Sleeping off that Easter end of Lent bender? Yeah, M.'s a wild one, but not that wild :)
I've been reading the Knitting Daily blog since it started, and at some point, Sandi asked people what they were afraid of, knitting-wise. She then suggested this be the year of knitting fearlessly. I thought there was nothing I was afraid of, I did cables, lace, Fair Isle, entrelac, intarsia... it's all just the same stitches in different combinations, of what should I be afraid? Then, I read the introduction to Sweater Design in Plain English by Maggie Righetti and I realized, that like a great many people, many of us knitters, I am afraid of failure. This really shouldn't have been a surprise. Growing up I was a perfectionist, and though I had convinced myself that I've outgrown that, I know that instead of doing something and taking forever making it perfect, I either stop partway through or don't start at all, or do "research" on the project forever, eventually stalling out. This, of course, is its own type of failure.

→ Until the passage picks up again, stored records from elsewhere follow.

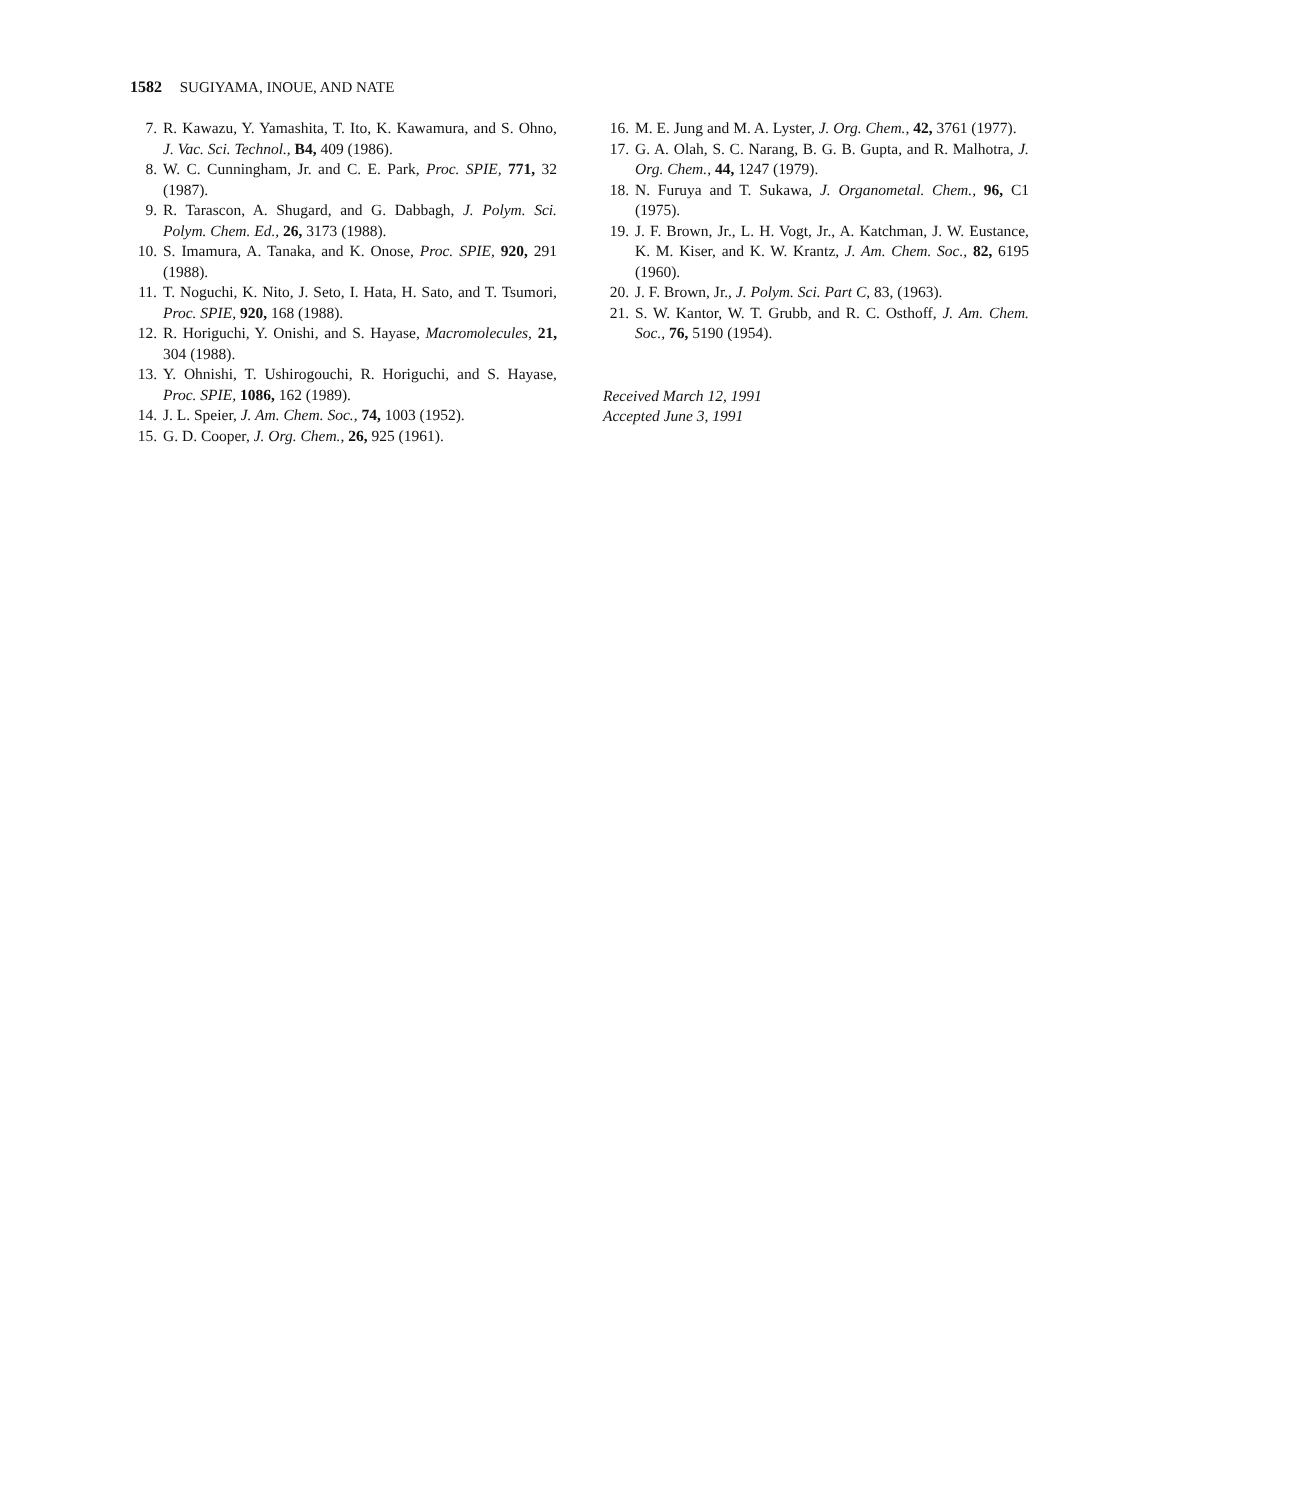1582 SUGIYAMA, INOUE, AND NATE
7. R. Kawazu, Y. Yamashita, T. Ito, K. Kawamura, and S. Ohno, J. Vac. Sci. Technol., B4, 409 (1986).
8. W. C. Cunningham, Jr. and C. E. Park, Proc. SPIE, 771, 32 (1987).
9. R. Tarascon, A. Shugard, and G. Dabbagh, J. Polym. Sci. Polym. Chem. Ed., 26, 3173 (1988).
10. S. Imamura, A. Tanaka, and K. Onose, Proc. SPIE, 920, 291 (1988).
11. T. Noguchi, K. Nito, J. Seto, I. Hata, H. Sato, and T. Tsumori, Proc. SPIE, 920, 168 (1988).
12. R. Horiguchi, Y. Onishi, and S. Hayase, Macromolecules, 21, 304 (1988).
13. Y. Ohnishi, T. Ushirogouchi, R. Horiguchi, and S. Hayase, Proc. SPIE, 1086, 162 (1989).
14. J. L. Speier, J. Am. Chem. Soc., 74, 1003 (1952).
15. G. D. Cooper, J. Org. Chem., 26, 925 (1961).
16. M. E. Jung and M. A. Lyster, J. Org. Chem., 42, 3761 (1977).
17. G. A. Olah, S. C. Narang, B. G. B. Gupta, and R. Malhotra, J. Org. Chem., 44, 1247 (1979).
18. N. Furuya and T. Sukawa, J. Organometal. Chem., 96, C1 (1975).
19. J. F. Brown, Jr., L. H. Vogt, Jr., A. Katchman, J. W. Eustance, K. M. Kiser, and K. W. Krantz, J. Am. Chem. Soc., 82, 6195 (1960).
20. J. F. Brown, Jr., J. Polym. Sci. Part C, 83, (1963).
21. S. W. Kantor, W. T. Grubb, and R. C. Osthoff, J. Am. Chem. Soc., 76, 5190 (1954).
Received March 12, 1991
Accepted June 3, 1991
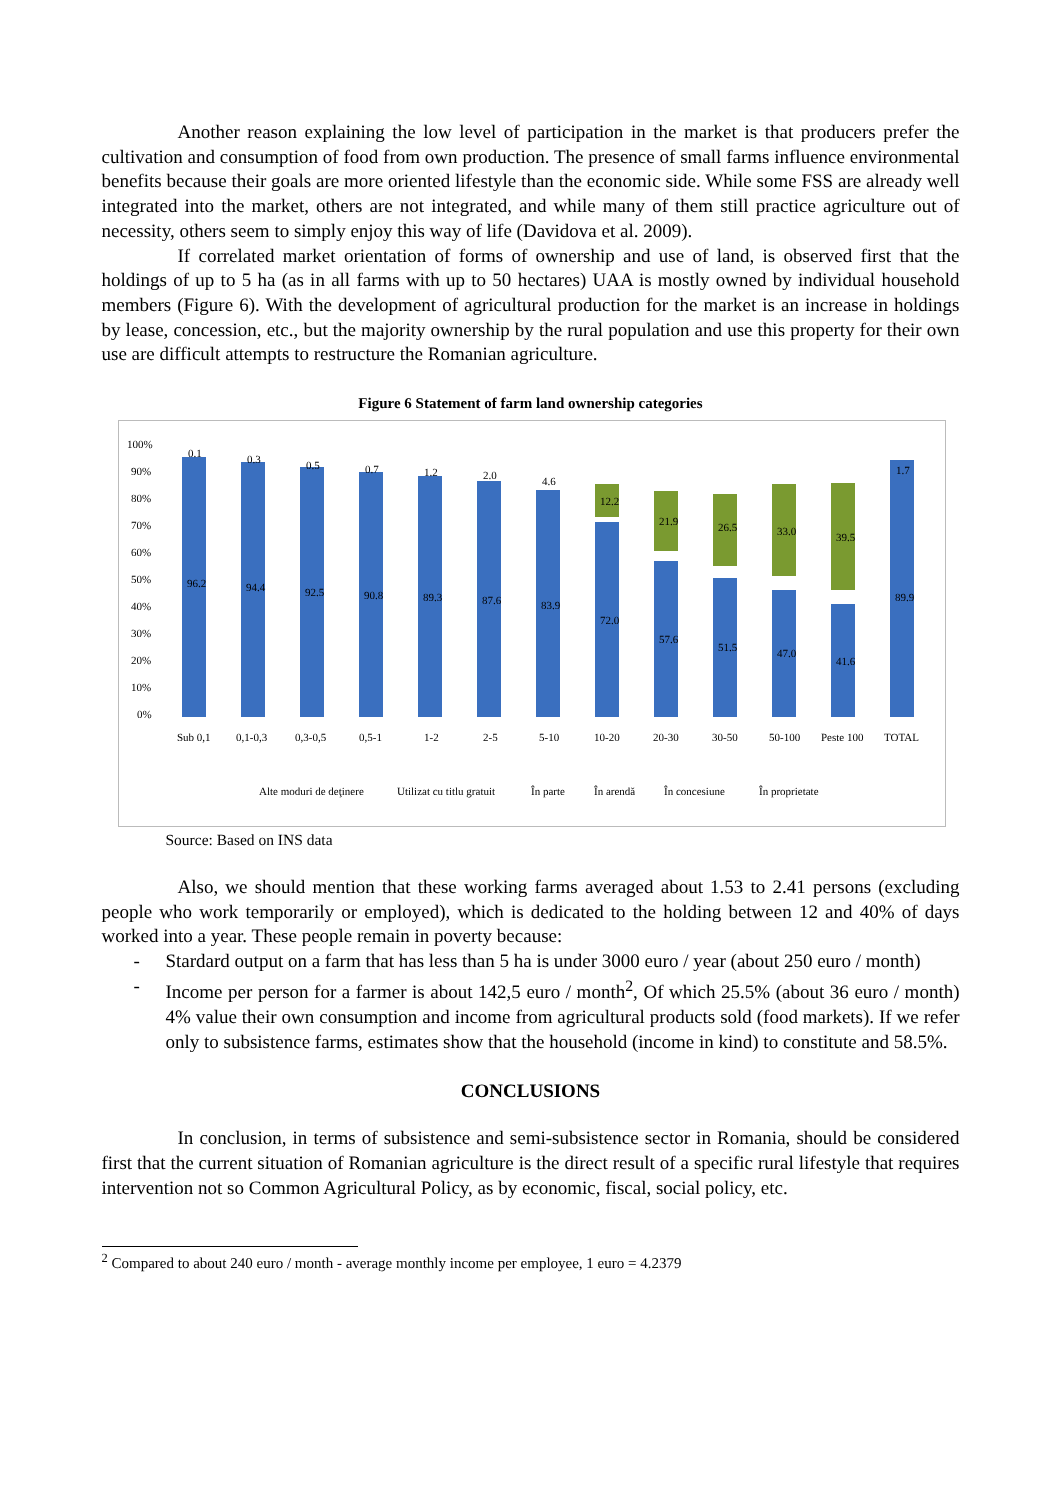Another reason explaining the low level of participation in the market is that producers prefer the cultivation and consumption of food from own production. The presence of small farms influence environmental benefits because their goals are more oriented lifestyle than the economic side. While some FSS are already well integrated into the market, others are not integrated, and while many of them still practice agriculture out of necessity, others seem to simply enjoy this way of life (Davidova et al. 2009).
If correlated market orientation of forms of ownership and use of land, is observed first that the holdings of up to 5 ha (as in all farms with up to 50 hectares) UAA is mostly owned by individual household members (Figure 6). With the development of agricultural production for the market is an increase in holdings by lease, concession, etc., but the majority ownership by the rural population and use this property for their own use are difficult attempts to restructure the Romanian agriculture.
Figure 6 Statement of farm land ownership categories
100%
90%
80%
70%
60%
50%
40%
30%
20%
10%
0%
96.2
94.4
92.5
90.8
89.3
87.6
83.9
72.0
57.6
51.5
47.0
41.6
89.9
0.1
0.3
0.5
0.7
1.2
2.0
4.6
12.2
21.9
26.5
33.0
39.5
1.7
Sub 0,1
0,1-0,3
0,3-0,5
0,5-1
1-2
2-5
5-10
10-20
20-30
30-50
50-100
Peste 100
TOTAL
Alte moduri de deţinere
Utilizat cu titlu gratuit
În parte
În arendă
În concesiune
În proprietate
Source: Based on INS data
Also, we should mention that these working farms averaged about 1.53 to 2.41 persons (excluding people who work temporarily or employed), which is dedicated to the holding between 12 and 40% of days worked into a year. These people remain in poverty because:
- Stardard output on a farm that has less than 5 ha is under 3000 euro / year (about 250 euro / month)
- Income per person for a farmer is about 142,5 euro / month<sup>2</sup>, Of which 25.5% (about 36 euro / month) 4% value their own consumption and income from agricultural products sold (food markets). If we refer only to subsistence farms, estimates show that the household (income in kind) to constitute and 58.5%.
CONCLUSIONS
In conclusion, in terms of subsistence and semi-subsistence sector in Romania, should be considered first that the current situation of Romanian agriculture is the direct result of a specific rural lifestyle that requires intervention not so Common Agricultural Policy, as by economic, fiscal, social policy, etc.
<sup>2</sup> Compared to about 240 euro / month - average monthly income per employee, 1 euro = 4.2379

What is the point? I have a swatch, and now measurements and I am ready to start my dad's birthday sweater. I just have to measure the gauge and start. Am I nervous? Yes, but I'm hoping that it will turn out ok.
Having said all that, why am I having such issues with a little secret project? I've done the first part, and the second is the same, so why the issues? Good thing the yarn is pretty forgiving of the ripping and re-knitting.